If the signature is invalid or the cookie is missing, a new, empty SecureCookieSession is returned.

Saving the Session

At the end of the request, save_session is called. If the session has been modified, the interface re-serializes the data, signs it, and sets a new cookie on the response. It also adds a Vary: Cookie header if the session was accessed, ensuring that downstream caches (like CDNs) do not serve session-specific content to the wrong users.

Change Tracking and the Modified Flag

The SecureCookieSession class is more than a standard dictionary; it inherits from werkzeug.datastructures.CallbackDict. This allows it to automatically track when its contents are changed.

class SecureCookieSession(CallbackDict[str, t.Any], SessionMixin):
    modified = False

    def __init__(self, initial: c.Mapping[str, t.Any] | None = None) -> None:
        def on_update(self: te.Self) -> None:
            self.modified = True

        super().__init__(initial, on_update)

When you perform an operation like session["user_id"] = 1, the on_update callback triggers, setting session.modified = True. This flag is critical because save_session will only update the client's cookie if modified is true.

The Nested Object Tradeoff

A significant constraint of this implementation is that it only tracks top-level changes. If the session contains a mutable object, such as a list, modifying that list directly will not trigger the on_update callback:

# This will NOT trigger a cookie update automatically
session["items"].append("new_item")

# You must manually flag the session as modified
session.modified = True

Security through Signing

Flask sessions are signed, not encrypted. The data is encoded in Base64 and can be read by anyone who has access to the cookie. However, the signature prevents the data from being tampered with.

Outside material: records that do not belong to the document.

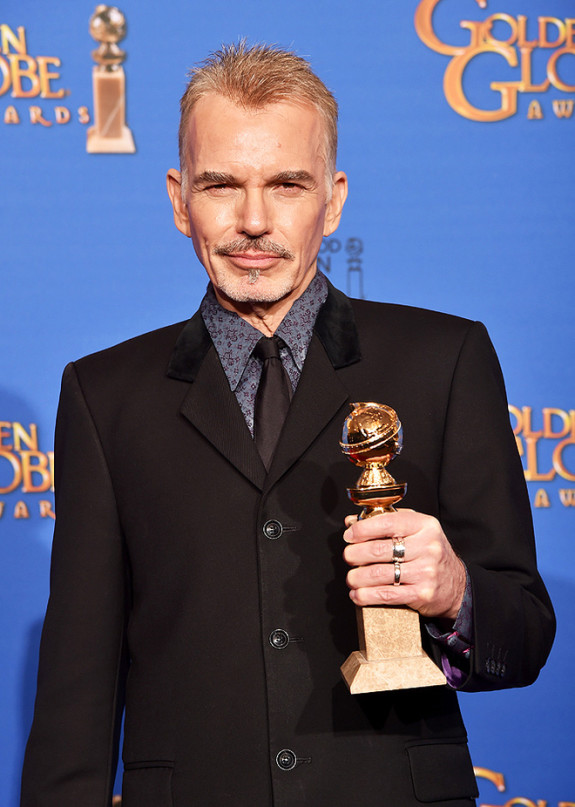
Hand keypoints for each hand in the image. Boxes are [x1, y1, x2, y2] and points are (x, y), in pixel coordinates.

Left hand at [343, 509, 465, 619]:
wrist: (457, 586)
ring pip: (379, 573)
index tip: (349, 535)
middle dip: (355, 554)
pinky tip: (357, 594)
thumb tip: (351, 522)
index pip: (388, 522)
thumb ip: (386, 521)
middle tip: (348, 556)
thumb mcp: (416, 530)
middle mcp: (427, 547)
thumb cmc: (430, 554)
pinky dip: (366, 595)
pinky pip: (386, 594)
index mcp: (425, 526)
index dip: (363, 529)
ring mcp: (425, 571)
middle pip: (379, 549)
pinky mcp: (422, 594)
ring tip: (351, 577)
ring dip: (357, 577)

The SecureCookieSessionInterface uses itsdangerous to create a URLSafeTimedSerializer. This serializer uses the application's SECRET_KEY to generate a HMAC signature.

Key Rotation

The implementation supports key rotation via SECRET_KEY_FALLBACKS. When verifying a cookie, the interface will attempt to use the current SECRET_KEY first, then iterate through any fallbacks defined in the app configuration.

def get_signing_serializer(self, app: Flask) -> URLSafeTimedSerializer | None:
    if not app.secret_key:
        return None

    keys: list[str | bytes] = []
    if fallbacks := app.config["SECRET_KEY_FALLBACKS"]:
        keys.extend(fallbacks)

    keys.append(app.secret_key)
    return URLSafeTimedSerializer(
        keys,
        salt=self.salt,
        serializer=self.serializer,
        # ...
    )

Serialization with Tagged JSON

Standard JSON cannot represent certain Python types like datetime objects or UUIDs. To solve this, Flask uses a TaggedJSONSerializer (found in src/flask/json/tag.py). This serializer "tags" non-standard types with a special key so they can be reconstructed accurately when the session is loaded.

For example, a UUID is serialized as {" u": "uuid-hex-string"}. This ensures that session["id"] remains a UUID object across requests rather than becoming a plain string.

The NullSession Safety Valve

If an application developer forgets to set a SECRET_KEY, Flask cannot safely sign cookies. Instead of failing silently or allowing insecure sessions, the interface returns a NullSession.

class NullSession(SecureCookieSession):
    def _fail(self, *args: t.Any, **kwargs: t.Any) -> t.NoReturn:
        raise RuntimeError(
            "The session is unavailable because no secret "
            "key was set.  Set the secret_key on the "
            "application to something unique and secret."
        )

    __setitem__ = __delitem__ = clear = pop = update = _fail

The NullSession allows read access (which will always be empty) but raises a RuntimeError the moment any code attempts to write to it. This design choice forces developers to address security requirements early in the development cycle.